*** GIVEN INFORMATION ***

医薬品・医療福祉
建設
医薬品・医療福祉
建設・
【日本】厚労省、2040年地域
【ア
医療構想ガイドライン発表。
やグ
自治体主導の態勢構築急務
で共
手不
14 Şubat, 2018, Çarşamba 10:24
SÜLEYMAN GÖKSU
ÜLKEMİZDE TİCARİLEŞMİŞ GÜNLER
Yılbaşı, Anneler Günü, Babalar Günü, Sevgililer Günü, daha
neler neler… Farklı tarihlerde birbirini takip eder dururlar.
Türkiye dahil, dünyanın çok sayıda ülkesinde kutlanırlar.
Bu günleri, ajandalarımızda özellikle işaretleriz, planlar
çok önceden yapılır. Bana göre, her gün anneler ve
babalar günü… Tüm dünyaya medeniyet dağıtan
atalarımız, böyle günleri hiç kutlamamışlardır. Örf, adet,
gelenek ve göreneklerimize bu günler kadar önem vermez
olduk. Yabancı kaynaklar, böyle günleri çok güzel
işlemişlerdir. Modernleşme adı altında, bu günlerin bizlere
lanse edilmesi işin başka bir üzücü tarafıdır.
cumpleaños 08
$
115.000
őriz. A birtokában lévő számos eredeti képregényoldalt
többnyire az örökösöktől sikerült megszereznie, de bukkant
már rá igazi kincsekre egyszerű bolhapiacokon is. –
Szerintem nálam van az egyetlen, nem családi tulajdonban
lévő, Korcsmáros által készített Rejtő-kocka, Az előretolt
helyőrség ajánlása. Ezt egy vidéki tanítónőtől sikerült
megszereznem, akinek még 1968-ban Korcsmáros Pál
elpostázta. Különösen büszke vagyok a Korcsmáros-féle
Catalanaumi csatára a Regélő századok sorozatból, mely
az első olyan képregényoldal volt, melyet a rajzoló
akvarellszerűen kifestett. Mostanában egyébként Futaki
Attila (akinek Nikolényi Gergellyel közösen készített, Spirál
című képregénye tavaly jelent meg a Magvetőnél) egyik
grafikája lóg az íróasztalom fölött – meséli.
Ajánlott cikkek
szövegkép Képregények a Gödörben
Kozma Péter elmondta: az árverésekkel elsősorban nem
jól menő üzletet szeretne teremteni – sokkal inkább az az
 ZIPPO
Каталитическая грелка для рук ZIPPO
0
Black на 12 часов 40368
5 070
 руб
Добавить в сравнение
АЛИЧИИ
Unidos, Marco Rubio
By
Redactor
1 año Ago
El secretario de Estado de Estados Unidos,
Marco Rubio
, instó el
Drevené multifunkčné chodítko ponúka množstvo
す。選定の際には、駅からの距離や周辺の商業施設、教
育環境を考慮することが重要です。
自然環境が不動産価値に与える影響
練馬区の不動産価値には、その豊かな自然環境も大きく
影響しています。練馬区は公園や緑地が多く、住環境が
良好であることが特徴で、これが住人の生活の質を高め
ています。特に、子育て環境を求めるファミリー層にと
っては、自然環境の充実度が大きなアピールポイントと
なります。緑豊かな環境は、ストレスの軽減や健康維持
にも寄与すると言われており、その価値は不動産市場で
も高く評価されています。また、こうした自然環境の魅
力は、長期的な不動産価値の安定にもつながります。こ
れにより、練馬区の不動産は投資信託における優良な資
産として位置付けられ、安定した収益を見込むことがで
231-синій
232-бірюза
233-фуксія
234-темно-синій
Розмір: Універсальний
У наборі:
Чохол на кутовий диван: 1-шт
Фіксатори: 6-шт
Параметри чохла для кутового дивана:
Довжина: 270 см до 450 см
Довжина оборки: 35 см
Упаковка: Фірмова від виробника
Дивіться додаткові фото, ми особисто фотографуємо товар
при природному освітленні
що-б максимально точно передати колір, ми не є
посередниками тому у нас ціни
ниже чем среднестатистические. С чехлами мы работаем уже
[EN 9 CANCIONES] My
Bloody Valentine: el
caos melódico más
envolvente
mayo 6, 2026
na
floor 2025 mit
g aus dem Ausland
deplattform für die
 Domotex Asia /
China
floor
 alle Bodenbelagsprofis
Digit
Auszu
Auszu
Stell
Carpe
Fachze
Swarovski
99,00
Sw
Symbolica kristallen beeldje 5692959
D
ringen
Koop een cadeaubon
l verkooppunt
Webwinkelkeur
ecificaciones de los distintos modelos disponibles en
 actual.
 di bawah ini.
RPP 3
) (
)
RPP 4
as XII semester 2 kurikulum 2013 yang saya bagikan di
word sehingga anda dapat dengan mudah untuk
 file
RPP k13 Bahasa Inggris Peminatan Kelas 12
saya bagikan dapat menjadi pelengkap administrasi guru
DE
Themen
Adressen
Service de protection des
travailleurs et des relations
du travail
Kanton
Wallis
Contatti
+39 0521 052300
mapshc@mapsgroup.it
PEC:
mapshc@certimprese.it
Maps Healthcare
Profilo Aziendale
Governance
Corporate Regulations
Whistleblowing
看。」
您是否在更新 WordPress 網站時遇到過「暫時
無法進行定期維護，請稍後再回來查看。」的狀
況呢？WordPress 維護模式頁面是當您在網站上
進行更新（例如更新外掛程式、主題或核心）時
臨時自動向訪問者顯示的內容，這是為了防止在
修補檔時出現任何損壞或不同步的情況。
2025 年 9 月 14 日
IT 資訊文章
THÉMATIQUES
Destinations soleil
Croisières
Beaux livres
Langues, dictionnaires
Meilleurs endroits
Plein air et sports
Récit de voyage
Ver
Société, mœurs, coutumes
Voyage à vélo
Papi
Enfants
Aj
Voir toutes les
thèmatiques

***

WHAT YOU HAVE TO DO: Rewrite the material in full, swapping each "WordPress" for "Joomla" and leaving every other word as it is.

WRITTEN ANSWER:
医薬品・医療福祉
建設
医薬品・医療福祉
建設・
【日本】厚労省、2040年地域
【ア
医療構想ガイドライン発表。
やグ
自治体主導の態勢構築急務
で共
手不
14 Şubat, 2018, Çarşamba 10:24
SÜLEYMAN GÖKSU
ÜLKEMİZDE TİCARİLEŞMİŞ GÜNLER
Yılbaşı, Anneler Günü, Babalar Günü, Sevgililer Günü, daha
neler neler… Farklı tarihlerde birbirini takip eder dururlar.
Türkiye dahil, dünyanın çok sayıda ülkesinde kutlanırlar.
Bu günleri, ajandalarımızda özellikle işaretleriz, planlar
çok önceden yapılır. Bana göre, her gün anneler ve
babalar günü… Tüm dünyaya medeniyet dağıtan
atalarımız, böyle günleri hiç kutlamamışlardır. Örf, adet,
gelenek ve göreneklerimize bu günler kadar önem vermez
olduk. Yabancı kaynaklar, böyle günleri çok güzel
işlemişlerdir. Modernleşme adı altında, bu günlerin bizlere
lanse edilmesi işin başka bir üzücü tarafıdır.
cumpleaños 08
$
115.000
őriz. A birtokában lévő számos eredeti képregényoldalt
többnyire az örökösöktől sikerült megszereznie, de bukkant
már rá igazi kincsekre egyszerű bolhapiacokon is. –
Szerintem nálam van az egyetlen, nem családi tulajdonban
lévő, Korcsmáros által készített Rejtő-kocka, Az előretolt
helyőrség ajánlása. Ezt egy vidéki tanítónőtől sikerült
megszereznem, akinek még 1968-ban Korcsmáros Pál
elpostázta. Különösen büszke vagyok a Korcsmáros-féle
Catalanaumi csatára a Regélő századok sorozatból, mely
az első olyan képregényoldal volt, melyet a rajzoló
akvarellszerűen kifestett. Mostanában egyébként Futaki
Attila (akinek Nikolényi Gergellyel közösen készített, Spirál
című képregénye tavaly jelent meg a Magvetőnél) egyik
grafikája lóg az íróasztalom fölött – meséli.
Ajánlott cikkek
szövegkép Képregények a Gödörben
Kozma Péter elmondta: az árverésekkel elsősorban nem
jól menő üzletet szeretne teremteni – sokkal inkább az az
 ZIPPO
Каталитическая грелка для рук ZIPPO
0
Black на 12 часов 40368
5 070
 руб
Добавить в сравнение
АЛИЧИИ
Unidos, Marco Rubio
By
Redactor
1 año Ago
El secretario de Estado de Estados Unidos,
Marco Rubio
, instó el
Drevené multifunkčné chodítko ponúka množstvo
す。選定の際には、駅からの距離や周辺の商業施設、教
育環境を考慮することが重要です。
自然環境が不動産価値に与える影響
練馬区の不動産価値には、その豊かな自然環境も大きく
影響しています。練馬区は公園や緑地が多く、住環境が
良好であることが特徴で、これが住人の生活の質を高め
ています。特に、子育て環境を求めるファミリー層にと
っては、自然環境の充実度が大きなアピールポイントと
なります。緑豊かな環境は、ストレスの軽減や健康維持
にも寄与すると言われており、その価値は不動産市場で
も高く評価されています。また、こうした自然環境の魅
力は、長期的な不動産価値の安定にもつながります。こ
れにより、練馬区の不動産は投資信託における優良な資
産として位置付けられ、安定した収益を見込むことがで
231-синій
232-бірюза
233-фуксія
234-темно-синій
Розмір: Універсальний
У наборі:
Чохол на кутовий диван: 1-шт
Фіксатори: 6-шт
Параметри чохла для кутового дивана:
Довжина: 270 см до 450 см
Довжина оборки: 35 см
Упаковка: Фірмова від виробника
Дивіться додаткові фото, ми особисто фотографуємо товар
при природному освітленні
що-б максимально точно передати колір, ми не є
посередниками тому у нас ціни
ниже чем среднестатистические. С чехлами мы работаем уже
[EN 9 CANCIONES] My
Bloody Valentine: el
caos melódico más
envolvente
mayo 6, 2026
na
floor 2025 mit
g aus dem Ausland
deplattform für die
 Domotex Asia /
China
floor
 alle Bodenbelagsprofis
Digit
Auszu
Auszu
Stell
Carpe
Fachze
Swarovski
99,00
Sw
Symbolica kristallen beeldje 5692959
D
ringen
Koop een cadeaubon
l verkooppunt
Webwinkelkeur
ecificaciones de los distintos modelos disponibles en
 actual.
 di bawah ini.
RPP 3
) (
)
RPP 4
as XII semester 2 kurikulum 2013 yang saya bagikan di
word sehingga anda dapat dengan mudah untuk
 file
RPP k13 Bahasa Inggris Peminatan Kelas 12
saya bagikan dapat menjadi pelengkap administrasi guru
DE
Themen
Adressen
Service de protection des
travailleurs et des relations
du travail
Kanton
Wallis
Contatti
+39 0521 052300
mapshc@mapsgroup.it
PEC:
mapshc@certimprese.it
Maps Healthcare
Profilo Aziendale
Governance
Corporate Regulations
Whistleblowing
看。」
您是否在更新 Joomla 網站時遇到過「暫時
無法進行定期維護，請稍後再回來查看。」的狀
況呢？Joomla 維護模式頁面是當您在網站上
進行更新（例如更新外掛程式、主題或核心）時
臨時自動向訪問者顯示的內容，這是為了防止在
修補檔時出現任何損壞或不同步的情況。
2025 年 9 月 14 日
IT 資訊文章
THÉMATIQUES
Destinations soleil
Croisières
Beaux livres
Langues, dictionnaires
Meilleurs endroits
Plein air et sports
Récit de voyage
Ver
Société, mœurs, coutumes
Voyage à vélo
Papi
Enfants
Aj
Voir toutes les
thèmatiques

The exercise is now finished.